O que está aprovado na Câmara e o que alguns senadores estão inclinados a manter prevê que o cumprimento da inelegibilidade comece a contar no ato da condenação em segunda instancia, o que abranda a punição. Se alguém é condenado a 10 anos, já poderia concorrer dois anos antes de terminar de cumpri-la, lógica que vale para quem renuncia ou é cassado pelo Legislativo ou pela Justiça Eleitoral.
Na alínea e, do inciso I, do primeiro artigo em que são listados os casos inelegíveis, a Câmara aprovou acréscimo da expressão “comportamentos graves” aptos a implicar na justiça eleitoral a cassação de registros, mandatos e de diplomas.
Uma subjetividade matreira destinada a aliviar para os maus políticos que tentam se reabilitar junto ao eleitorado, e irão certamente repetir atos lesivos ao patrimônio público, ao erário.
Com a Lei da Ficha Limpa, a estratégia de renunciar às vésperas da condenação para escapar de punição é comprometida. A lei representou um avanço desde 2010, mesmo com limites, em particular para casos de improbidade ou corrupção, e sua constitucionalidade é questionada por corrente jurídica apoiada no princípio da presunção de inocência.
Para essa corrente, a ausência de prvisão de trânsito em julgado para se decidir pela inelegibilidade constitui violação a direitos fundamentais.

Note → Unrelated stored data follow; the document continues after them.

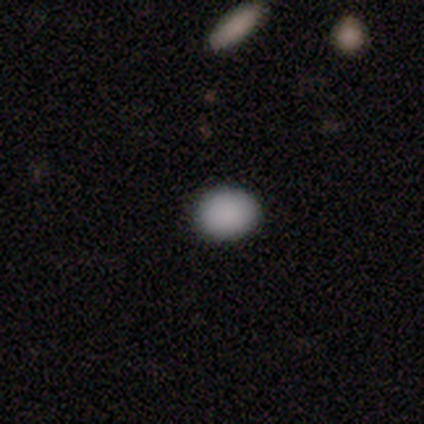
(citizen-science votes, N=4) Volunteers were most divided on "how rounded": in between: 75%, round: 25%, cigar-shaped: 0%. More confident: smooth or featured — smooth (100%); merging — none (100%).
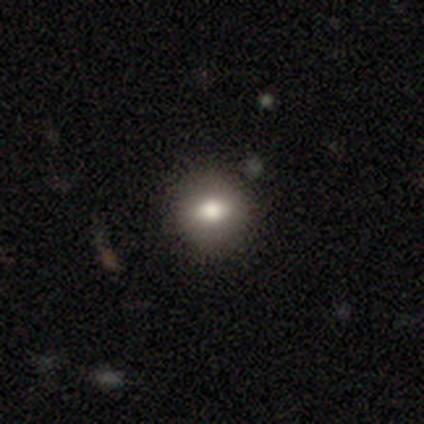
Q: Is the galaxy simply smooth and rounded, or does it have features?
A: smooth — 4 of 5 (80%).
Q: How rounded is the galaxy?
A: round — 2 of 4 (50%, tied with in between).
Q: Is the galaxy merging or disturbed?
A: none — 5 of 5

O Supremo Tribunal Federal (STF), no entanto, confirmou a constitucionalidade da lei complementar que trata das inelegibilidades, restrição ampliada com a edição da Lei Ficha Limpa, igualmente confirmada.
É desastroso ver o Senado Federal ao invés de simplesmente engavetar o projeto o coloque em debate. Não à toa o legislativo brasileiro se descredencia à representação obtida nas ruas com a eleição de seus membros, promovendo insatisfação crescente. É o segundo parlamento mais caro do mundo, atuando para revitalizar políticos indignos, trazendo de volta à ribalta pública criminosos contumazes. Não à toa mina a confiança na democracia.